You write that “there’s no such thing as ‘just a tomboy.’ ” What do you mean?

For 150 years, tomboy was a relatively positive term, but that positivity ended at puberty. Girls could have boyhoods as long as they didn’t become “masculine” women. The language is evolving. Stereotypes and gendered terms still exist. I don’t know what the best words are, but I believe in respecting whatever anyone wants to call themselves. Whatever language helps us with that, I hope we find it.

For generations American babies wore white frocks, but the 1920s introduced girl and boy clothing, colors, and toys. What caused this pink-blue split?

Gendering of children’s material worlds coincided with the rise of sexology, psychology, and ideas of how behavior and childhood shaped sexuality. These gender-role uniforms costumed young children so they would know how to be men and women later, and we soon believed wearing them was natural.

Is gender-neutral child rearing the answer?

Some think it’s too passive in the face of pernicious gender stereotypes. “Gender neutral” often means male, but it’s not about limiting your child to things nonthreatening to male children. It’s about actively encouraging participation on both sides of the pink-blue divide: colors, dolls, sports, the entire sphere of possibilities. To be equitable, we cannot make gender the major criterion for decision making regarding their lives.

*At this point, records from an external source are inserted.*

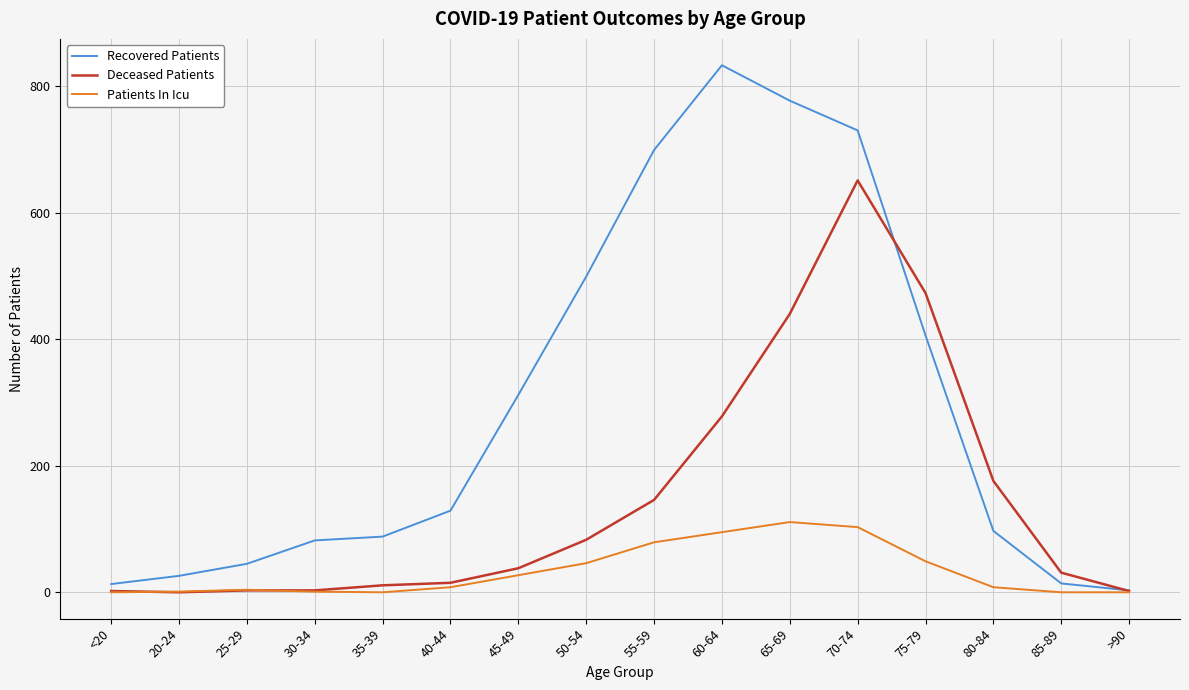

The value of Deceased Patients at 85-89 is 31. True or false?

True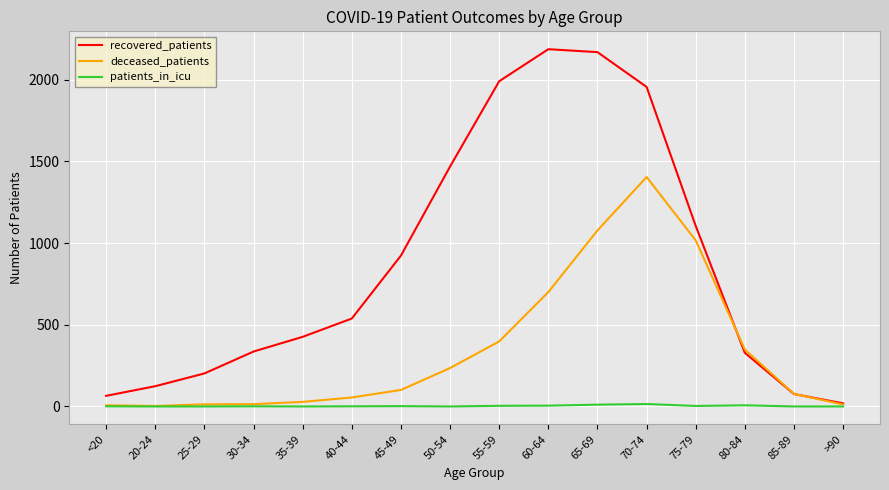

Which series has the largest total across all categories?

recovered_patients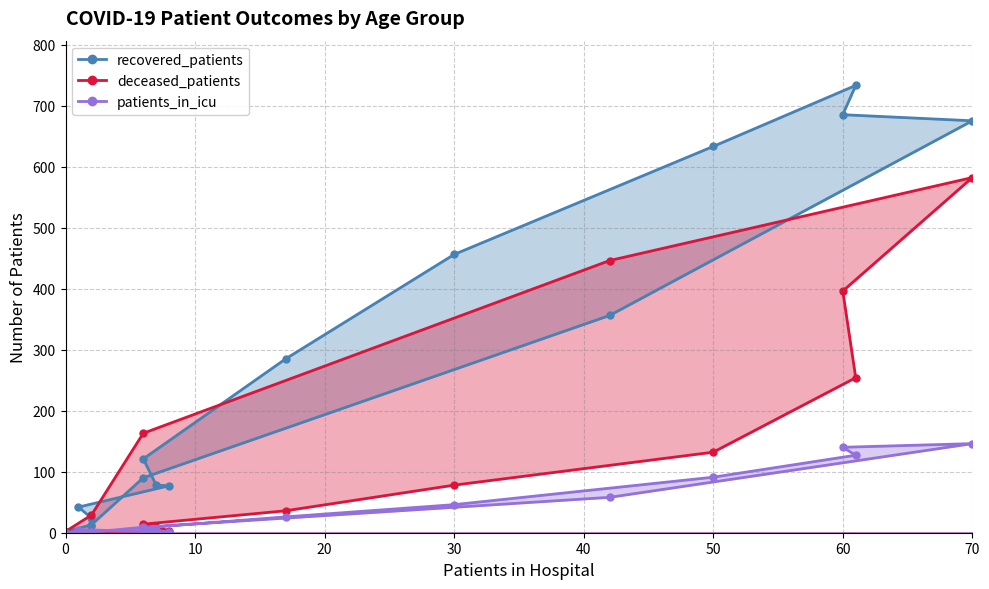

Reading left to right, what are all the values shown in this chart?

recovered_patients: 11	24	42	77	78	121	285	456	633	733	685	675	356	90	13	2
deceased_patients: 1	0	2	3	10	14	36	78	132	254	396	582	446	163	29	2
patients_in_icu: 2	0	5	1	4	8	26	46	91	127	140	146	58	9	1	0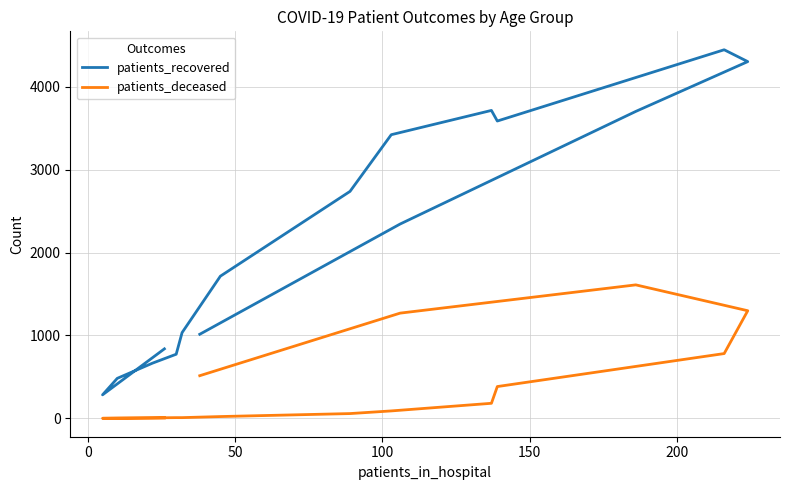

Is it true that patients_recovered equals 3619 at 7?

False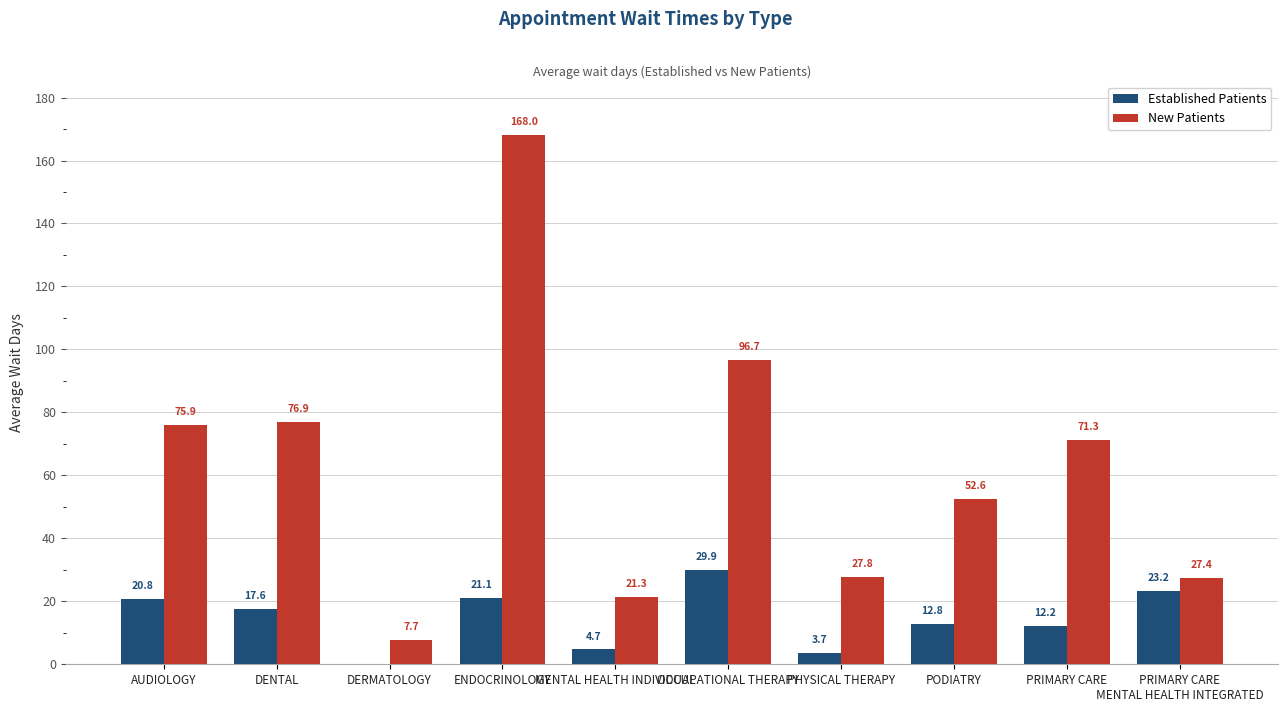

Between MENTAL HEALTH INDIVIDUAL and PRIMARY CARE, which series saw the biggest shift?

New Patients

Have LGBTQ advances made “tomboy” an obsolete notion?

When you call a girl who’s sporty, active, and unconcerned about her appearance a tomboy, you’re saying those things belong to boys. Trans people were often told “you’re not trans, you’re just a tomboy.” But for over 150 years, it created space for girls to transcend boundaries. Real gender freedom means boys, girls, and children who identify as neither are accessing both the pink and blue sides.